| Exercise details |
The entries below need to be transcribed verbatim.

| Data section |

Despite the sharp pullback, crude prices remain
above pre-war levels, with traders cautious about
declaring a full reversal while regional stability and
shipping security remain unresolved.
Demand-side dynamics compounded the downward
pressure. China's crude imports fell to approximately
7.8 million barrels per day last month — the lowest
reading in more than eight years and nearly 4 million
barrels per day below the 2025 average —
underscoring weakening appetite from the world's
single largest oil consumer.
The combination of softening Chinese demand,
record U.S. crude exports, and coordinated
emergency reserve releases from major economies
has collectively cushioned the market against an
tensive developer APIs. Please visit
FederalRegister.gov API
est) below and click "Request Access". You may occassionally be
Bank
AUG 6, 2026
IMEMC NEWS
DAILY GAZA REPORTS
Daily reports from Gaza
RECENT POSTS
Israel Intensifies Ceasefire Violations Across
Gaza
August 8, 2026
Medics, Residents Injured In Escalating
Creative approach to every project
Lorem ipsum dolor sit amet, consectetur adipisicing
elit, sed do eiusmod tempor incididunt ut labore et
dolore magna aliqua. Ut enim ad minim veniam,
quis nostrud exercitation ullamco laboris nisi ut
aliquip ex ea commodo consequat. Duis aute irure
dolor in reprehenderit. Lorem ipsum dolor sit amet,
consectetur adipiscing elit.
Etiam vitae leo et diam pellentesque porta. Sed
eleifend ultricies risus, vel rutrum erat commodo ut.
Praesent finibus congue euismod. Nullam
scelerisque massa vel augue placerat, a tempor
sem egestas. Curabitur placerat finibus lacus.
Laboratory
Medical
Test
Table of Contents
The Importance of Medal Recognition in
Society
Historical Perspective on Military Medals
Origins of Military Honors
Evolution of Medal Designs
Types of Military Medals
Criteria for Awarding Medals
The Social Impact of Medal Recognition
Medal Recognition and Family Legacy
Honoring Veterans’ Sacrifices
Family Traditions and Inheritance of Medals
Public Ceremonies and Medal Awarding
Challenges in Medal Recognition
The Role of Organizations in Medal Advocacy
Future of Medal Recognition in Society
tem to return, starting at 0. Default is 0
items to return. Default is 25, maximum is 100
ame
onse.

| Written answer |
Despite the sharp pullback, crude prices remain
above pre-war levels, with traders cautious about
declaring a full reversal while regional stability and
shipping security remain unresolved.
Demand-side dynamics compounded the downward
pressure. China's crude imports fell to approximately
7.8 million barrels per day last month — the lowest
reading in more than eight years and nearly 4 million
barrels per day below the 2025 average —
underscoring weakening appetite from the world's
single largest oil consumer.
The combination of softening Chinese demand,
record U.S. crude exports, and coordinated
emergency reserve releases from major economies
has collectively cushioned the market against an
tensive developer APIs. Please visit
FederalRegister.gov API
est) below and click "Request Access". You may occassionally be
Bank
AUG 6, 2026
IMEMC NEWS
DAILY GAZA REPORTS
Daily reports from Gaza
RECENT POSTS
Israel Intensifies Ceasefire Violations Across
Gaza
August 8, 2026
Medics, Residents Injured In Escalating
Creative approach to every project
Lorem ipsum dolor sit amet, consectetur adipisicing
elit, sed do eiusmod tempor incididunt ut labore et
dolore magna aliqua. Ut enim ad minim veniam,
quis nostrud exercitation ullamco laboris nisi ut
aliquip ex ea commodo consequat. Duis aute irure
dolor in reprehenderit. Lorem ipsum dolor sit amet,
consectetur adipiscing elit.
Etiam vitae leo et diam pellentesque porta. Sed
eleifend ultricies risus, vel rutrum erat commodo ut.
Praesent finibus congue euismod. Nullam
scelerisque massa vel augue placerat, a tempor
sem egestas. Curabitur placerat finibus lacus.
Laboratory
Medical
Test
Table of Contents
The Importance of Medal Recognition in
Society
Historical Perspective on Military Medals
Origins of Military Honors
Evolution of Medal Designs
Types of Military Medals
Criteria for Awarding Medals
The Social Impact of Medal Recognition
Medal Recognition and Family Legacy
Honoring Veterans’ Sacrifices
Family Traditions and Inheritance of Medals
Public Ceremonies and Medal Awarding
Challenges in Medal Recognition
The Role of Organizations in Medal Advocacy
Future of Medal Recognition in Society
tem to return, starting at 0. Default is 0
items to return. Default is 25, maximum is 100
ame
onse.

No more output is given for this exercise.